Role of ambient ammonia in particulate ammonium formation at a rural site in the North China Plain

The real-time measurements of NH 3 and trace gases were conducted, in conjunction with semi-continuous measurements of water-soluble ions in PM 2.5 at a rural site in the North China Plain (NCP) from May to September 2013 in order to better understand chemical characteristics of ammonia and the impact of secondary ammonium aerosols on formation in the NCP. Extremely high NH 3 and NH 4 + concentrations were observed after a precipitation event within 7–10 days following urea application. Elevated NH 3 levels coincided with elevated NH 4 + , indicating that NH 3 likely influenced particulate ammonium mass. For the sampling period, the average conversion ∕ oxidation ratios for NH 4 + (NHR), SO 4 2− (SOR), and NO 3 − (NOR) were estimated to be 0.30, 0.64, and 0.24, respectively. The increased NH 3 concentrations, mainly from agricultural activities and regional transport, coincided with the prevailing meteorological conditions.
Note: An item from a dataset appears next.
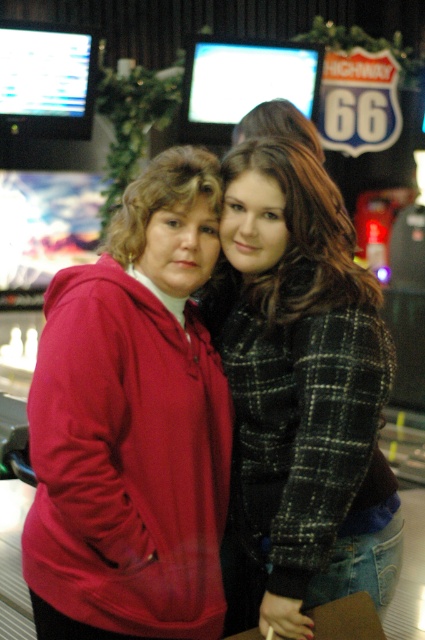
You are a photographer trying to capture a candid shot of the two people in the scene. You notice the plaid fabric jacket at center and the dark brown hair at center. Which object takes up more space horizontally in the image?

The plaid fabric jacket at center takes up more horizontal space than the dark brown hair at center because its width is larger.

You are a photographer setting up a shoot in this scene. You need to ensure that both the matte red hoodie at center and the plaid fabric jacket at center are clearly visible in the frame. Given their sizes, which clothing item might require you to adjust your camera angle to capture more detail?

The high NH 3 level with NHR of about 0.30 indicates that the emission of NH 3 in the NCP is much higher than needed for aerosol acid neutralisation, and NH 3 plays an important role in the formation of secondary aerosols as a key neutraliser. The hourly data obtained were used to investigate gas–aerosol partitioning characteristics using the thermodynamic equilibrium model ISORROPIA-II. Modelled SO 4 2− , NO 3 − , and NH 3 values agree well with the measurements, while the modelled NH 4 + values largely underestimate the measurements. Our observation and modelling results indicate that strong acids in aerosol are completely neutralised. Additional NH 4 + exists in aerosol, probably a result of the presence of a substantial amount of oxalic and other diacids.